Task requirements:
Each record needs to be retyped exactly, though its pictures should not appear.

Material for the task:
_ _ _ _
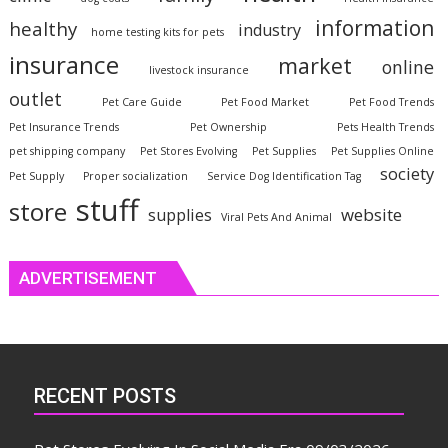
information
healthy
industry
home testing kits for pets
insurance
market
online
livestock insurance
outlet
Pet Care Guide
Pet Food Market
Pet Food Trends
Pet Insurance Trends
Pet Ownership
Pets Health Trends
pet shipping company
Pet Stores Evolving
Pet Supplies
Pet Supplies Online
society
Pet Supply
Proper socialization
Service Dog Identification Tag
stuff
store
website
supplies
Viral Pets And Animal
ADVERTISEMENT
RECENT POSTS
_ _ _ _
Task answer:
information
healthy
industry
home testing kits for pets
insurance
market
online
livestock insurance
outlet
Pet Care Guide
Pet Food Market
Pet Food Trends
Pet Insurance Trends
Pet Ownership
Pets Health Trends
pet shipping company
Pet Stores Evolving
Pet Supplies
Pet Supplies Online
society
Pet Supply
Proper socialization
Service Dog Identification Tag
stuff
store
website
supplies
Viral Pets And Animal
ADVERTISEMENT
RECENT POSTS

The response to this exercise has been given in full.